Pas un jour ou presque sans l’annonce d’une cyberattaque contre des particuliers, des entreprises, des hôpitaux mais également des Etats. Des données volées, des assauts numériques, des sociétés rançonnées qui témoignent régulièrement de notre vulnérabilité, pire de notre inexpérience. A l’instar du parquet national financier (2013), du parquet national antiterroriste (2019), un pôle juridictionnel dédié à la sécurité numérique pourrait bien voir le jour, sous l’impulsion réitérée, cette fois-ci, par la Commission Supérieure du Numérique et des Postes.
I. Un arsenal judiciaire dédié à la cyber sécurité
Le facteur cyber intéresse désormais autant l’efficacité de la sécurité informatique que celle du système judiciaire lui-même. La spécialisation en cybersécurité de seulement trois magistrats sur toute la France suscite l’incompréhension. Par son avis du 29 avril 2021 sur la sécurité numérique, la Commission Supérieure du Numérique et des Postes (CSNP) constate elle-aussi les lacunes judiciaires face à la démocratisation de la cyber délinquance. Malgré la sensibilité grandissante du législateur à cet égard, notamment perceptible du point de vue de la pénalisation, une spécialisation de la “chaine pénale” en matière de sécurité numérique reste plébiscitée.
L’ambition de la commission est justement de préparer notre système judiciaire aux défis globaux de la cybersécurité, d’instruire de façon plus alerte les dossiers liés aux affaires de cyberdélinquance, en créant un parquet national cyber.
En accord avec la stratégie nationale pour la cybersécurité annoncée par Emmanuel Macron en février dernier, cette proposition s’accompagne de recommandations plus précises visant notamment à renforcer le dispositif des référents cybercriminalité auprès de chaque cour d’appel et surtout de former et de sensibiliser, ab initio si possible, l’ensemble des magistrats aux enjeux du numérique et donc à l’intérêt de la consolidation de sa sécurité. De façon complémentaire, le partage d’informations techniques entre les services d’enquête et les magistrats, entre le public et le privé serait particulièrement bénéfique.

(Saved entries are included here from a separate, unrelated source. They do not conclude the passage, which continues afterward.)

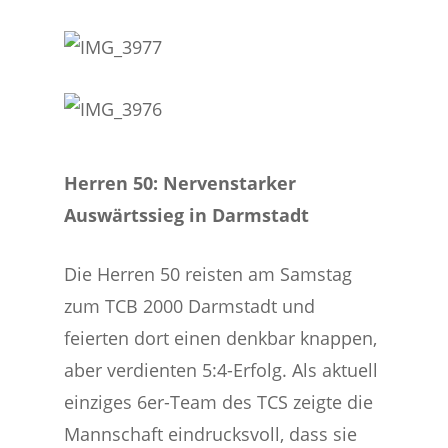
Herren 50: Nervenstarker
Auswärtssieg in Darmstadt
Die Herren 50 reisten am Samstag
zum TCB 2000 Darmstadt und
feierten dort einen denkbar knappen,
aber verdienten 5:4-Erfolg. Als aktuell
einziges 6er-Team des TCS zeigte die
Mannschaft eindrucksvoll, dass sie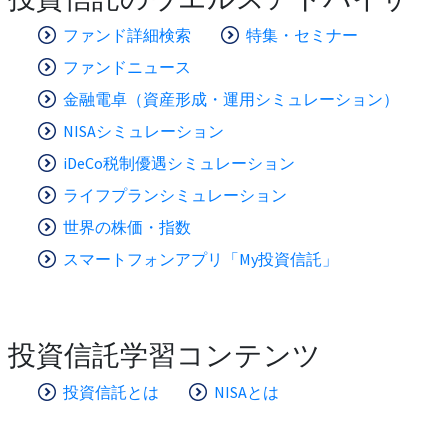
ファンド詳細検索
特集・セミナー
ファンドニュース
金融電卓（資産形成・運用シミュレーション）
NISAシミュレーション
iDeCo税制優遇シミュレーション
ライフプランシミュレーション
世界の株価・指数
スマートフォンアプリ「My投資信託」
投資信託学習コンテンツ
投資信託とは
NISAとは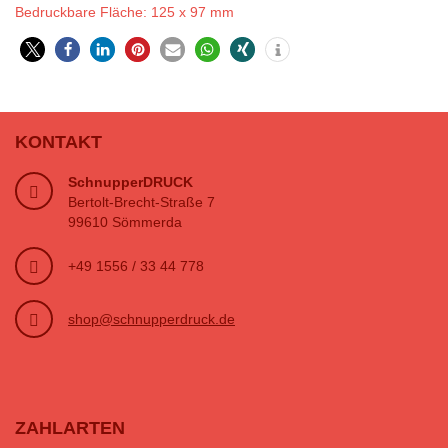
Bedruckbare Fläche: 125 x 97 mm
KONTAKT
SchnupperDRUCK
Bertolt-Brecht-Straße 7
99610 Sömmerda
+49 1556 / 33 44 778
shop@schnupperdruck.de
ZAHLARTEN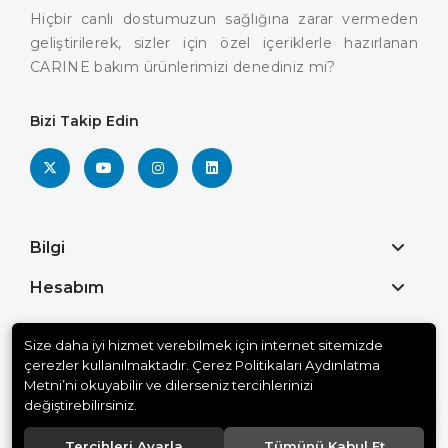
Hiçbir canlı dostumuzun sağlığına zarar vermeden
geliştirilerek, sizler için özel içeriklerle hazırlanan
CARINE bakım ürünlerimizi denediniz mi?
Bizi Takip Edin
Bilgi
Hesabım
Size daha iyi hizmet verebilmek için internet sitemizde
© 2025
Carine Shop
. Tüm hakları saklıdır.
çerezler kullanılmaktadır. Çerez Politikaları Aydınlatma
Metni’ni okuyabilir ve dilerseniz tercihlerinizi
Yasal Uyarılar
Vitrin Ürünler
değiştirebilirsiniz.
Tercihleri Ayarla
Tümünü Kabul Et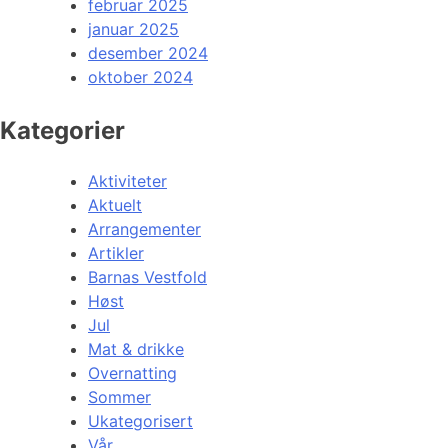
februar 2025
januar 2025
desember 2024
oktober 2024
Kategorier
Aktiviteter
Aktuelt
Arrangementer
Artikler
Barnas Vestfold
Høst
Jul
Mat & drikke
Overnatting
Sommer
Ukategorisert
Vår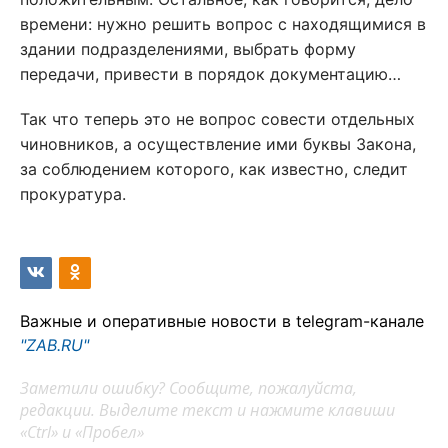
времени: нужно решить вопрос с находящимися в
здании подразделениями, выбрать форму
передачи, привести в порядок документацию…
Так что теперь это не вопрос совести отдельных
чиновников, а осуществление ими буквы Закона,
за соблюдением которого, как известно, следит
прокуратура.
Важные и оперативные новости в telegram-канале
"ZAB.RU"
Заметили ошибку? Сообщите, пожалуйста,
редакции. Выделите текст и нажмите клавиши
«Ctrl» и «Пробел»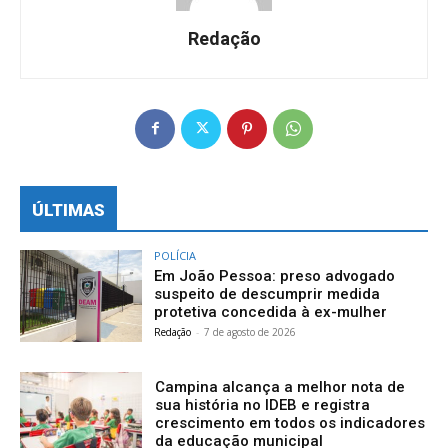
Redação
ÚLTIMAS
POLÍCIA
Em João Pessoa: preso advogado
suspeito de descumprir medida
protetiva concedida à ex-mulher
Redação
-
7 de agosto de 2026
Campina alcança a melhor nota de
sua história no IDEB e registra
crescimento em todos os indicadores
da educação municipal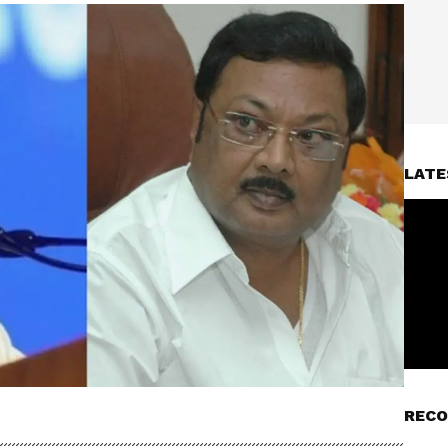
LATE
RECO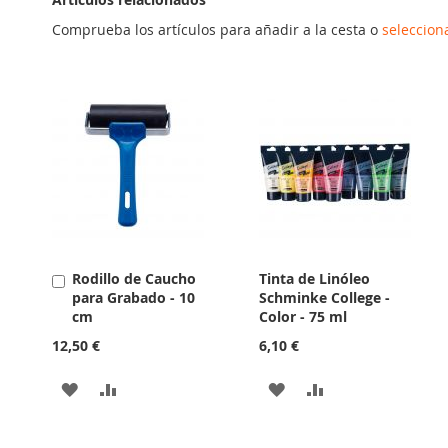
Comprueba los artículos para añadir a la cesta o
seleccion
Rodillo de Caucho
Tinta de Linóleo
Añadir
para Grabado - 10
Schminke College -
al
cm
Color - 75 ml
carrito
12,50 €
6,10 €
AÑADIR
AÑADIR
AÑADIR
AÑADIR
A
PARA
A
PARA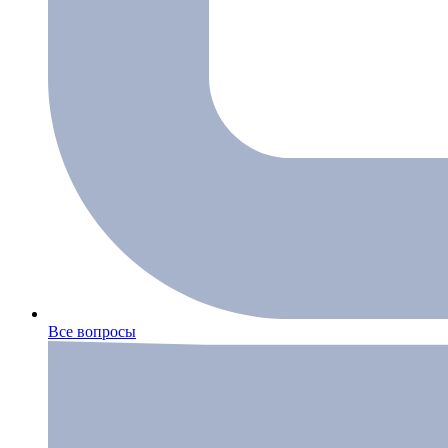
Все вопросы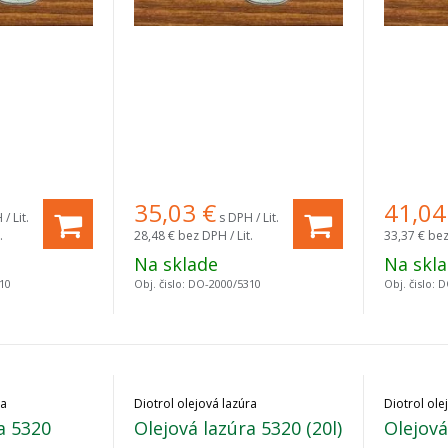
35,03
€
41,04
/ Lit.
s DPH / Lit.
.
28,48 €
bez DPH / Lit.
33,37 €
bez
Na sklade
Na skl
10
Obj. čislo:
DO-2000/5310
Obj. čislo:
D
ra
Diotrol olejová lazúra
Diotrol ole
a 5320
Olejová lazúra 5320 (20l)
Olejová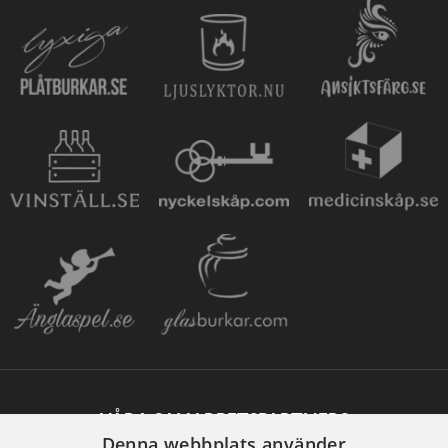
VÅRA SAMARBETSPARTNERS
Denna webbplats använder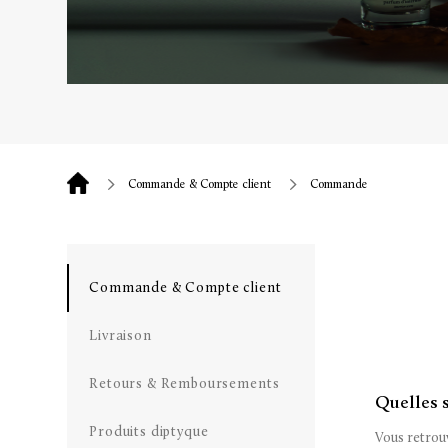
Commande & Compte client
Commande
Commande & Compte client
Livraison
Retours & Remboursements
Quelles 
Produits diptyque
Vous retrouv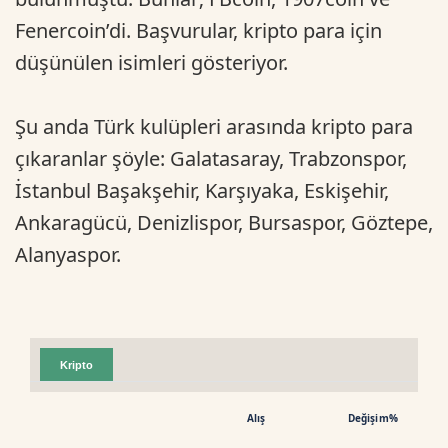
Fenercoin’di. Başvurular, kripto para için
düşünülen isimleri gösteriyor.
Şu anda Türk kulüpleri arasında kripto para
çıkaranlar şöyle: Galatasaray, Trabzonspor,
İstanbul Başakşehir, Karşıyaka, Eskişehir,
Ankaragücü, Denizlispor, Bursaspor, Göztepe,
Alanyaspor.
Kripto
Alış
Değişim%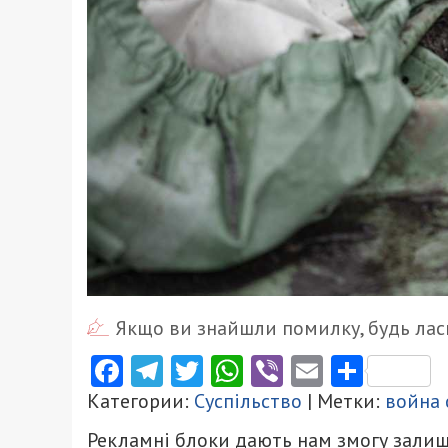
Якщо ви знайшли помилку, будь ласк
Facebook
Telegram
Twitter
WhatsApp
Viber
Email
Поділ
Категории:
Суспільство
| Метки:
война 
Рекламні блоки дають нам змогу залиш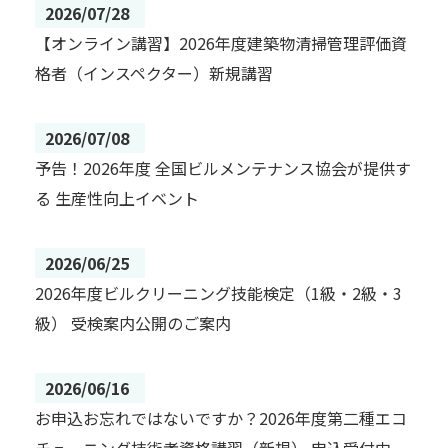
2026/07/28
【オンライン講習】2026年度建築物清掃管理評価資
格者（インスペクター）新規講習
2026/07/08
予告！2026年度 全国ビルメンテナンス協会が提供す
る 生産性向上イベント
2026/06/25
2026年度ビルクリーニング技能検定（1級・2級・3
級） 受検案内公開のご案内
2026/06/16
お申込お忘れではないですか？2026年度第二種エコ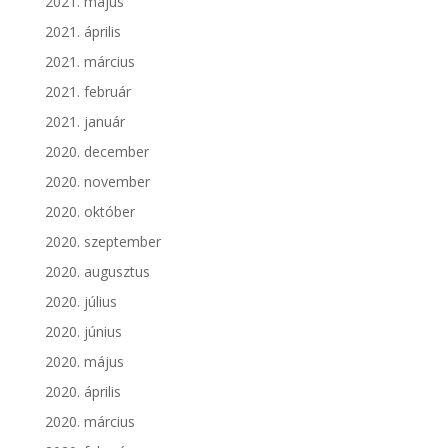
2021. május
2021. április
2021. március
2021. február
2021. január
2020. december
2020. november
2020. október
2020. szeptember
2020. augusztus
2020. július
2020. június
2020. május
2020. április
2020. március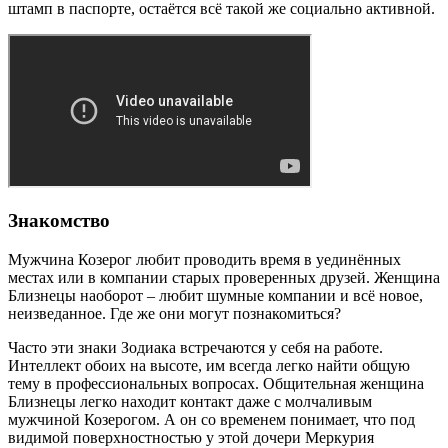
штамп в паспорте, остаётся всё такой же социально активной.
Знакомство
Мужчина Козерог любит проводить время в уединённых
местах или в компании старых проверенных друзей. Женщина
Близнецы наоборот – любит шумные компании и всё новое,
неизведанное. Где же они могут познакомиться?
Часто эти знаки Зодиака встречаются у себя на работе.
Интеллект обоих на высоте, им всегда легко найти общую
тему в профессиональных вопросах. Общительная женщина
Близнецы легко находит контакт даже с молчаливым
мужчиной Козерогом. А он со временем понимает, что под
видимой поверхностностью у этой дочери Меркурия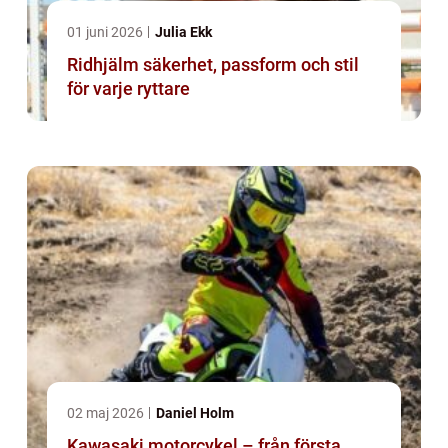
01 juni 2026
Julia Ekk
Ridhjälm säkerhet, passform och stil
för varje ryttare
02 maj 2026
Daniel Holm
Kawasaki motorcykel – från första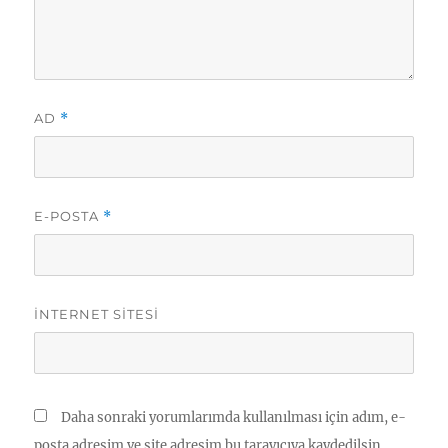
AD
*
E-POSTA
*
İNTERNET SITESI
Daha sonraki yorumlarımda kullanılması için adım, e-
posta adresim ve site adresim bu tarayıcıya kaydedilsin.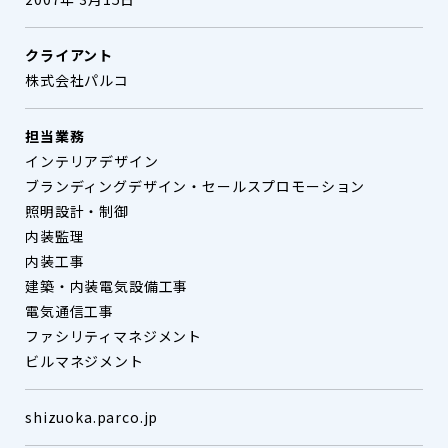
クライアント
株式会社パルコ
担当業務
インテリアデザイン
ブランディングデザイン・セールスプロモーション
照明設計・制御
内装監理
内装工事
建築・内装電気設備工事
電気通信工事
ファシリティマネジメント
ビルマネジメント
shizuoka.parco.jp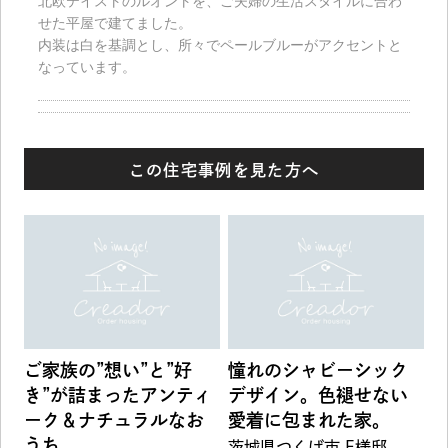
北欧テイストのルオントを、ご夫婦の生活スタイルに合わ
せた平屋で建てました。
内装は白を基調とし、所々でペールブルーがアクセントと
なっています。
この住宅事例を見た方へ
ご家族の”想い”と”好
憧れのシャビーシック
き”が詰まったアンティ
デザイン。色褪せない
ーク＆ナチュラルなお
愛着に包まれた家。
うち
茨城県つくば市 E様邸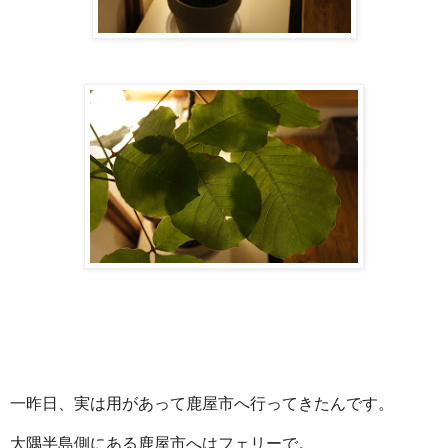
一昨日、実は用があって鹿屋市へ行ってきたんです。
大隅半島側にある鹿屋市へはフェリーで。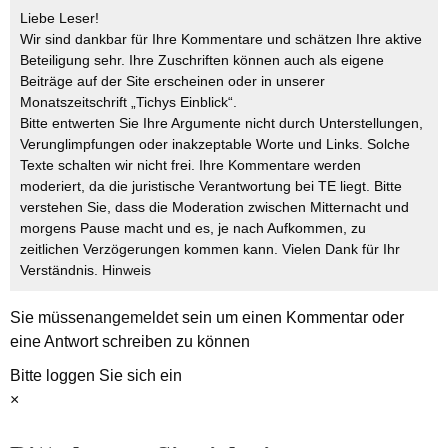
Liebe Leser!
Wir sind dankbar für Ihre Kommentare und schätzen Ihre aktive
Beteiligung sehr. Ihre Zuschriften können auch als eigene
Beiträge auf der Site erscheinen oder in unserer
Monatszeitschrift „Tichys Einblick“.
Bitte entwerten Sie Ihre Argumente nicht durch Unterstellungen,
Verunglimpfungen oder inakzeptable Worte und Links. Solche
Texte schalten wir nicht frei. Ihre Kommentare werden
moderiert, da die juristische Verantwortung bei TE liegt. Bitte
verstehen Sie, dass die Moderation zwischen Mitternacht und
morgens Pause macht und es, je nach Aufkommen, zu
zeitlichen Verzögerungen kommen kann. Vielen Dank für Ihr
Verständnis.
Hinweis
Sie müssen
angemeldet
sein um einen Kommentar oder
eine Antwort schreiben zu können
Bitte loggen Sie sich ein
×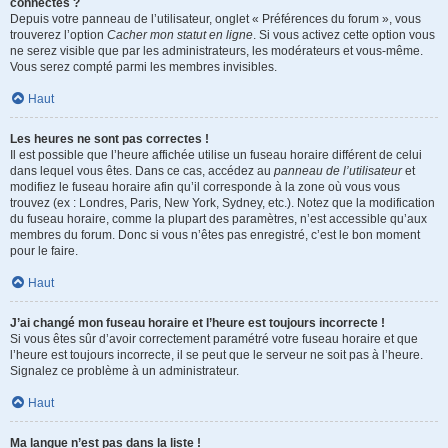
connectés ?
Depuis votre panneau de l’utilisateur, onglet « Préférences du forum », vous
trouverez l’option
Cacher mon statut en ligne
. Si vous activez cette option vous
ne serez visible que par les administrateurs, les modérateurs et vous-même.
Vous serez compté parmi les membres invisibles.
Haut
Les heures ne sont pas correctes !
Il est possible que l’heure affichée utilise un fuseau horaire différent de celui
dans lequel vous êtes. Dans ce cas, accédez au
panneau de l’utilisateur
et
modifiez le fuseau horaire afin qu’il corresponde à la zone où vous vous
trouvez (ex : Londres, Paris, New York, Sydney, etc.). Notez que la modification
du fuseau horaire, comme la plupart des paramètres, n’est accessible qu’aux
membres du forum. Donc si vous n’êtes pas enregistré, c’est le bon moment
pour le faire.
Haut
J’ai changé mon fuseau horaire et l’heure est toujours incorrecte !
Si vous êtes sûr d’avoir correctement paramétré votre fuseau horaire et que
l’heure est toujours incorrecte, il se peut que le serveur ne soit pas à l’heure.
Signalez ce problème à un administrateur.
Haut
Ma langue n’est pas dans la liste !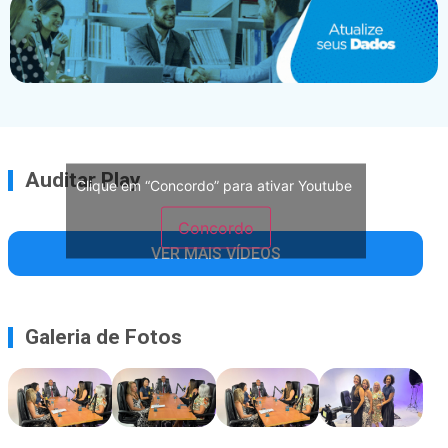
Auditar Play
Clique em “Concordo” para ativar Youtube
Concordo
VER MAIS VÍDEOS
Galeria de Fotos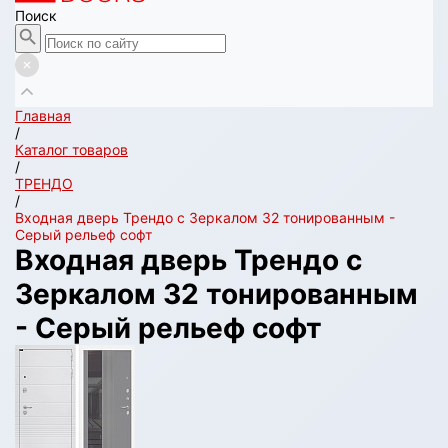
Поиск
Главная
/
Каталог товаров
/
ТРЕНДО
/
Входная дверь Трендо с Зеркалом 32 тонированным -
Серый рельеф софт
Входная дверь Трендо с
Зеркалом 32 тонированным
- Серый рельеф софт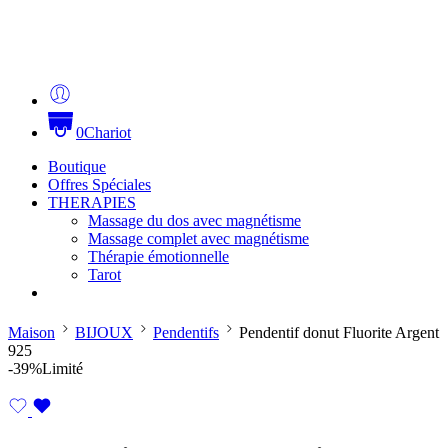
0
Chariot
Boutique
Offres Spéciales
THERAPIES
Massage du dos avec magnétisme
Massage complet avec magnétisme
Thérapie émotionnelle
Tarot
Maison
BIJOUX
Pendentifs
Pendentif donut Fluorite Argent
925
-39%
Limité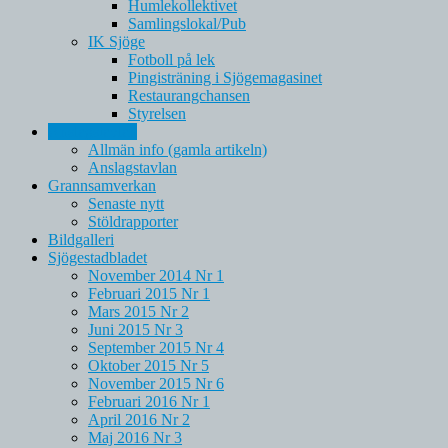
Humlekollektivet
Samlingslokal/Pub
IK Sjöge
Fotboll på lek
Pingisträning i Sjögemagasinet
Restaurangchansen
Styrelsen
Anslagstavlan
Allmän info (gamla artikeln)
Anslagstavlan
Grannsamverkan
Senaste nytt
Stöldrapporter
Bildgalleri
Sjögestadbladet
November 2014 Nr 1
Februari 2015 Nr 1
Mars 2015 Nr 2
Juni 2015 Nr 3
September 2015 Nr 4
Oktober 2015 Nr 5
November 2015 Nr 6
Februari 2016 Nr 1
April 2016 Nr 2
Maj 2016 Nr 3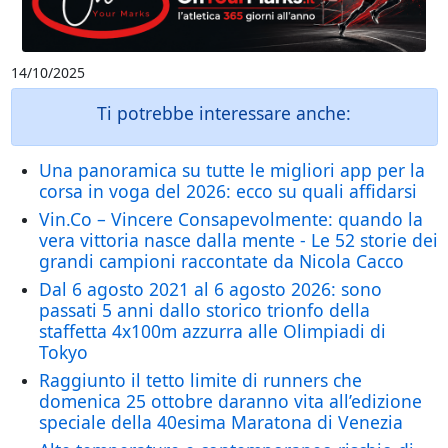
14/10/2025
Ti potrebbe interessare anche:
Una panoramica su tutte le migliori app per la
corsa in voga del 2026: ecco su quali affidarsi
Vin.Co – Vincere Consapevolmente: quando la
vera vittoria nasce dalla mente - Le 52 storie dei
grandi campioni raccontate da Nicola Cacco
Dal 6 agosto 2021 al 6 agosto 2026: sono
passati 5 anni dallo storico trionfo della
staffetta 4x100m azzurra alle Olimpiadi di
Tokyo
Raggiunto il tetto limite di runners che
domenica 25 ottobre daranno vita all’edizione
speciale della 40esima Maratona di Venezia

II. Une stratégie de cyber défense globale nécessaire
Une juridiction spécialisée, dédiée spécifiquement à la cybercriminalité serait incontestablement une avancée sans précédent pour cette volonté gouvernementale et juridique de rattraper son retard et de parvenir à un même ordre public, à une même sécurité des biens et des personnes dans l’espace numérique que dans l’espace physique.
Face à des attaques informatiques protéiformes et de plus en plus sophistiquées, une stratégie d’ensemble et bien spécifique à cette mutation numérique reste néanmoins nécessaire. La ligne de conduite en matière de cyberdéfense, normalement définie par l’ANSSI (Agence Nationale de Sécurité des Systèmes d’Information) en coopération avec le secrétariat général de la Défense et de la sécurité devrait elle aussi être replacée au coeur des préoccupations judiciaires. Déjà évoquée en 2006 par le rapport Lasbordes, l’idée “d’institutionnaliser le réseau des magistrats « cyber référents »”semble enfin être en bonne voie de se concrétiser.
Les praticiens du droit plaident également pour la création de chambres elles-aussi spécialisées en sécurité numérique. Une chose est sûre, le décalage grandissant entre les dangers du monde cyber et la réponse judiciaire apportée serait finalement en passe d’être amorti avec cette éventuelle création d’un parquet national cyber.